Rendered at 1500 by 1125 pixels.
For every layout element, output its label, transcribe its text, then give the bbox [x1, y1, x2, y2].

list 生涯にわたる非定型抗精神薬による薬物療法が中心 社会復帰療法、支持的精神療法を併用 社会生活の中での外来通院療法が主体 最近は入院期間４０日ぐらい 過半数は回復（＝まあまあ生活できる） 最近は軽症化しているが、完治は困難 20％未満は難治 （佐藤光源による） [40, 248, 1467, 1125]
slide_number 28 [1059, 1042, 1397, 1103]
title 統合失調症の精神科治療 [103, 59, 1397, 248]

Your task:
Type the data out again, exactly.

Solution to the exercise:
Rendered at 1500 by 1125 pixels.
For every layout element, output its label, transcribe its text, then give the bbox [x1, y1, x2, y2].

list 生涯にわたる非定型抗精神薬による薬物療法が中心 社会復帰療法、支持的精神療法を併用 社会生活の中での外来通院療法が主体 最近は入院期間４０日ぐらい 過半数は回復（＝まあまあ生活できる） 最近は軽症化しているが、完治は困難 20％未満は難治 （佐藤光源による） [40, 248, 1467, 1125]
slide_number 28 [1059, 1042, 1397, 1103]
title 統合失調症の精神科治療 [103, 59, 1397, 248]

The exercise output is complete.